Can you rewrite the rows starting at the first line and ending at the line that contains "v(-182.5, -1765) *", renaming "Q0" to "topPlane" and leaving everything else unchanged?

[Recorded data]
┏━━

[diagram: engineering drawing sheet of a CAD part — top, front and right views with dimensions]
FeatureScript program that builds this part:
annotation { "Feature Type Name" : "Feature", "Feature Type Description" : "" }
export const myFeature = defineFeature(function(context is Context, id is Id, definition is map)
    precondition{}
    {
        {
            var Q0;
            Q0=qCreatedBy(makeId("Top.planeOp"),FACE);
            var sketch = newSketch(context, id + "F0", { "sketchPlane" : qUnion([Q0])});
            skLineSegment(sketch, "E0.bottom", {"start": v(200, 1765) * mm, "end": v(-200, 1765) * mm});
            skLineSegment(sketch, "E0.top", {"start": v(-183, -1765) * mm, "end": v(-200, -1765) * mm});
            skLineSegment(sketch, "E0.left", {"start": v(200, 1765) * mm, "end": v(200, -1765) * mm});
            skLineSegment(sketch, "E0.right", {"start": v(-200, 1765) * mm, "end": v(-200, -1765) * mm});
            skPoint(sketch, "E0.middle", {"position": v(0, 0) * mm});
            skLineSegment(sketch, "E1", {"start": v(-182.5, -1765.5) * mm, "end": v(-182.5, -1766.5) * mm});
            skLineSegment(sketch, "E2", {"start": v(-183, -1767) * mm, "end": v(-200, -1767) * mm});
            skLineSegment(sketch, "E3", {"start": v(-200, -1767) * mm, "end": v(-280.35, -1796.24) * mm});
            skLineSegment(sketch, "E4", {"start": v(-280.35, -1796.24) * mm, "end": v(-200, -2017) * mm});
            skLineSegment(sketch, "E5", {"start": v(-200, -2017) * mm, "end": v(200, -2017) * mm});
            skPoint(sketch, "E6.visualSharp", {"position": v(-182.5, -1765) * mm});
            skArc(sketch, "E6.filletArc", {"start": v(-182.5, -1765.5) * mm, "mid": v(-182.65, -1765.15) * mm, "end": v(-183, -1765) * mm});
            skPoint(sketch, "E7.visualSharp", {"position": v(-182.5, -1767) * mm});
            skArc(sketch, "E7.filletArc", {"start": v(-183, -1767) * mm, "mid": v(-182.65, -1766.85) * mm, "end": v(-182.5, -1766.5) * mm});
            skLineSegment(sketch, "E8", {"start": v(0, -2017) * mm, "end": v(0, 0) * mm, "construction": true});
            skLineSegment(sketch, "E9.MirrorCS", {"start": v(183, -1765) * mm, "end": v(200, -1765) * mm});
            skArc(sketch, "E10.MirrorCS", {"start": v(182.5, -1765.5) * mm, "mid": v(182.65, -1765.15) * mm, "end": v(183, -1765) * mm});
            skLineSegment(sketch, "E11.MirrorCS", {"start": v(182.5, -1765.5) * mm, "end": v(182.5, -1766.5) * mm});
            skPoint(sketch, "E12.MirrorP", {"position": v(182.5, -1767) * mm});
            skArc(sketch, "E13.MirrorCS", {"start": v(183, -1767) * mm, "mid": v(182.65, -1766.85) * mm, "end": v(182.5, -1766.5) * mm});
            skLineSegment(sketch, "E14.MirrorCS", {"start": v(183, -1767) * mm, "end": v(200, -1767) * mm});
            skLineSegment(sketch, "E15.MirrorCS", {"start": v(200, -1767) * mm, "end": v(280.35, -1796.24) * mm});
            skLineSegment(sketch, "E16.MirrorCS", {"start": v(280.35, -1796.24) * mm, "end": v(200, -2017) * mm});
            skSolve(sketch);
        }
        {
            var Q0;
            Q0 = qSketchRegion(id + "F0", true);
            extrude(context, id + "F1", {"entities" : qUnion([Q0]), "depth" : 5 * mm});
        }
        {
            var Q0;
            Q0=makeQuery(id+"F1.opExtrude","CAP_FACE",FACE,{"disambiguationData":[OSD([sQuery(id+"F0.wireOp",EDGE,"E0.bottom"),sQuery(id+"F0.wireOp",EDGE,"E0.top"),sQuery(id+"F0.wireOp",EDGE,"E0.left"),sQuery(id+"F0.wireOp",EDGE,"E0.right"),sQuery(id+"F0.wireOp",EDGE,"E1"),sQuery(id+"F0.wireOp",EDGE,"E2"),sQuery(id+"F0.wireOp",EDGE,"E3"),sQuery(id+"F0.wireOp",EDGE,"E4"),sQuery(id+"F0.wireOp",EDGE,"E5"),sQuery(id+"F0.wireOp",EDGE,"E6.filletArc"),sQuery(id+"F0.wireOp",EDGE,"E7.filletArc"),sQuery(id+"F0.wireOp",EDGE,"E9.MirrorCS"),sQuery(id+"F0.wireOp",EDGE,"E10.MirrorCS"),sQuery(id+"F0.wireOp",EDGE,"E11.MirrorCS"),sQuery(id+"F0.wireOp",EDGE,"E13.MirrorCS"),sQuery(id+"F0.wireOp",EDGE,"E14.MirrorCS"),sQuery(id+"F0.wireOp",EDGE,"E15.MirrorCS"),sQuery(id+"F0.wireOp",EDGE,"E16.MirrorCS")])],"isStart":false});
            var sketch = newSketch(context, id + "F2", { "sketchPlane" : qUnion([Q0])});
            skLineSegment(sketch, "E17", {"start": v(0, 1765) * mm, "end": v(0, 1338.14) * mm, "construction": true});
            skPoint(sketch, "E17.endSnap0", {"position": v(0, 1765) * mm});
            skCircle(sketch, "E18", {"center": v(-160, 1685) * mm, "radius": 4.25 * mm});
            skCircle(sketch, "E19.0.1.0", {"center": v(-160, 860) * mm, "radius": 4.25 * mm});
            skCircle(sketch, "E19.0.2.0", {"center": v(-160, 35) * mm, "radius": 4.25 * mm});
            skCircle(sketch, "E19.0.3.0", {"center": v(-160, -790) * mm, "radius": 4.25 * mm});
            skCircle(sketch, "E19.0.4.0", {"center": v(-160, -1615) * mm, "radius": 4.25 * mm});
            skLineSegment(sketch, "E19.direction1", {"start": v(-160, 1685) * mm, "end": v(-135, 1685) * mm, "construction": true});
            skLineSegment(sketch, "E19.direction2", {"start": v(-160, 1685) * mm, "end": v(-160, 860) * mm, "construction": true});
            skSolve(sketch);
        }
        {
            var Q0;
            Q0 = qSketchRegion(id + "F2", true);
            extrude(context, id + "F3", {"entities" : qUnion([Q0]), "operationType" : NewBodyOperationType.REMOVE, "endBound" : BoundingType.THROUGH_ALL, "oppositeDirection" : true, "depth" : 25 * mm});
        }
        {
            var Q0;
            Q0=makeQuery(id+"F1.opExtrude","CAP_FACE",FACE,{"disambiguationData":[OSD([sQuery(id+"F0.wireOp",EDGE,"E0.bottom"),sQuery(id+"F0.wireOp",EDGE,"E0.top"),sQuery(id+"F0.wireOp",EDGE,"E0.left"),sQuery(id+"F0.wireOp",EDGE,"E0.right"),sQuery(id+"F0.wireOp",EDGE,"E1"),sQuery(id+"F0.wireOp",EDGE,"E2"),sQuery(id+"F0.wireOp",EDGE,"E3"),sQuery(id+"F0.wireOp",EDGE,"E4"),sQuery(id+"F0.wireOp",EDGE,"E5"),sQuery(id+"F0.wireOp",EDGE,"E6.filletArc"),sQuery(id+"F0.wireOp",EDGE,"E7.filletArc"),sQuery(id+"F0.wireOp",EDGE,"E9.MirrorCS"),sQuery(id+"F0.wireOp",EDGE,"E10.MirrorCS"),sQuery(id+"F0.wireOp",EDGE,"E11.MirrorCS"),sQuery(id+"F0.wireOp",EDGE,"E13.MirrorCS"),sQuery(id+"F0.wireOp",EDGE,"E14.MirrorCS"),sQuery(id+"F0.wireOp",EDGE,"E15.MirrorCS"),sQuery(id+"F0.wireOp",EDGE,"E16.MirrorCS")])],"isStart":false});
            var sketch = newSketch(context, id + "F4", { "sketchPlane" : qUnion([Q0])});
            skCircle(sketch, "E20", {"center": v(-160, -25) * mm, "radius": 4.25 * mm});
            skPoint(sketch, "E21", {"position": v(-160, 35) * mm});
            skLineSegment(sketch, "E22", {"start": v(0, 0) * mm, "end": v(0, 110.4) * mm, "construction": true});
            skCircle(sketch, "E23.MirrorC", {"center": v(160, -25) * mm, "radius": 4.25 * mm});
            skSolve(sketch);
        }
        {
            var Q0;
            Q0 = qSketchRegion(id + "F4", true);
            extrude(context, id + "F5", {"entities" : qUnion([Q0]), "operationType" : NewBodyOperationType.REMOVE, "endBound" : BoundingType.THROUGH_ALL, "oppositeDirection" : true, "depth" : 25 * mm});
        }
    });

┗━━

**Written answer:**
[diagram: engineering drawing sheet of a CAD part — top, front and right views with dimensions]
FeatureScript program that builds this part:
annotation { "Feature Type Name" : "Feature", "Feature Type Description" : "" }
export const myFeature = defineFeature(function(context is Context, id is Id, definition is map)
    precondition{}
    {
        {
            var topPlane;
            topPlane=qCreatedBy(makeId("Top.planeOp"),FACE);
            var sketch = newSketch(context, id + "F0", { "sketchPlane" : qUnion([topPlane])});
            skLineSegment(sketch, "E0.bottom", {"start": v(200, 1765) * mm, "end": v(-200, 1765) * mm});
            skLineSegment(sketch, "E0.top", {"start": v(-183, -1765) * mm, "end": v(-200, -1765) * mm});
            skLineSegment(sketch, "E0.left", {"start": v(200, 1765) * mm, "end": v(200, -1765) * mm});
            skLineSegment(sketch, "E0.right", {"start": v(-200, 1765) * mm, "end": v(-200, -1765) * mm});
            skPoint(sketch, "E0.middle", {"position": v(0, 0) * mm});
            skLineSegment(sketch, "E1", {"start": v(-182.5, -1765.5) * mm, "end": v(-182.5, -1766.5) * mm});
            skLineSegment(sketch, "E2", {"start": v(-183, -1767) * mm, "end": v(-200, -1767) * mm});
            skLineSegment(sketch, "E3", {"start": v(-200, -1767) * mm, "end": v(-280.35, -1796.24) * mm});
            skLineSegment(sketch, "E4", {"start": v(-280.35, -1796.24) * mm, "end": v(-200, -2017) * mm});
            skLineSegment(sketch, "E5", {"start": v(-200, -2017) * mm, "end": v(200, -2017) * mm});
            skPoint(sketch, "E6.visualSharp", {"position": v(-182.5, -1765) * mm});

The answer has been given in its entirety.